**** TEXT EXCERPT ****

But guess what? Eventually they start to develop a sort of begrudging respect for each other. Jesus, can you imagine what would happen if all of those mismatched cop teams out there never learned to get along? Our nation's cities would spiral into violence and chaos!

Although "The Good Guys" might sound like the sort of cliché-heavy dramedy unlikely to hold our attention for more than a few milliseconds, the show pushes its formula just past zany and lands in the far more appealing territory of downright absurd: When small-time thief Julius breaks into a home, he still stops to answer his cellphone. ("Hello? Yeah, hello, this is Julius! Yeah, listen, can I call you back? I'm just stepping into work. OK, all right.")

****

*EXERCISE 1*
In the review of "The Good Guys," what does the small-time thief Julius stop to do when he breaks into a home?

**** RECORDED DATA ****

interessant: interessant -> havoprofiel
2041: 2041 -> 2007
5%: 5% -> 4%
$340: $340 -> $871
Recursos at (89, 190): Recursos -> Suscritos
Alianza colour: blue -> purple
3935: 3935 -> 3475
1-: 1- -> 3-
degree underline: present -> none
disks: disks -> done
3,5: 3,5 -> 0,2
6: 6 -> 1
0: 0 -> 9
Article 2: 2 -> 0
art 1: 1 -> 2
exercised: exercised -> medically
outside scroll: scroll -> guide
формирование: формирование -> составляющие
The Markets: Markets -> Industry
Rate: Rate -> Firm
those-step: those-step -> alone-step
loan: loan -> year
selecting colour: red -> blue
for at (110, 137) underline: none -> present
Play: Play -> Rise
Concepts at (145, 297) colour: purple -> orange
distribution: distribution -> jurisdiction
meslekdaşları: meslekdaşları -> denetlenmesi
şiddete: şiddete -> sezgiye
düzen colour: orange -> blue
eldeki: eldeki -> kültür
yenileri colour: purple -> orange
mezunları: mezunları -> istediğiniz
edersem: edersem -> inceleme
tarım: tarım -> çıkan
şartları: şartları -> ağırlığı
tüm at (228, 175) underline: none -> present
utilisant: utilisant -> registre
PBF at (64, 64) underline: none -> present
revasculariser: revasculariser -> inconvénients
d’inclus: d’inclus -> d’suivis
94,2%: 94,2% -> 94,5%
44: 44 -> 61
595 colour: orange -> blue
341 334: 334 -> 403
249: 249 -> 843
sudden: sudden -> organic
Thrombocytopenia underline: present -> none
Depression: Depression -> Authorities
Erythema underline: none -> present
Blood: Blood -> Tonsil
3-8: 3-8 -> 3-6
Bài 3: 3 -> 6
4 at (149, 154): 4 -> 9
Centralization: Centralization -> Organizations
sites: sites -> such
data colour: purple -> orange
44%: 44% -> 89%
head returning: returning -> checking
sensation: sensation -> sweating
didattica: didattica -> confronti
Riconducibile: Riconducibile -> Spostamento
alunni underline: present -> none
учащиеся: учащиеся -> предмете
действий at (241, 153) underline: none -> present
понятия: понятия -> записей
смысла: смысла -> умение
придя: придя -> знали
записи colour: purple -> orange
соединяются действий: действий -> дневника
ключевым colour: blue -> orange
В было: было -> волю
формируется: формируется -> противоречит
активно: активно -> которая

****

*EXERCISE 2*
Quote the records from their first line through the line containing "distribution: distribution -> jurisdiction", with both ends included.

*EXERCISE SOLUTION 1*
He stops to answer his cellphone.

*EXERCISE SOLUTION 2*
interessant: interessant -> havoprofiel
2041: 2041 -> 2007
5%: 5% -> 4%
$340: $340 -> $871
Recursos at (89, 190): Recursos -> Suscritos
Alianza colour: blue -> purple
3935: 3935 -> 3475
1-: 1- -> 3-
degree underline: present -> none
disks: disks -> done
3,5: 3,5 -> 0,2
6: 6 -> 1
0: 0 -> 9
Article 2: 2 -> 0
art 1: 1 -> 2
exercised: exercised -> medically
outside scroll: scroll -> guide
формирование: формирование -> составляющие
The Markets: Markets -> Industry
Rate: Rate -> Firm
those-step: those-step -> alone-step
loan: loan -> year
selecting colour: red -> blue
for at (110, 137) underline: none -> present
Play: Play -> Rise
Concepts at (145, 297) colour: purple -> orange
distribution: distribution -> jurisdiction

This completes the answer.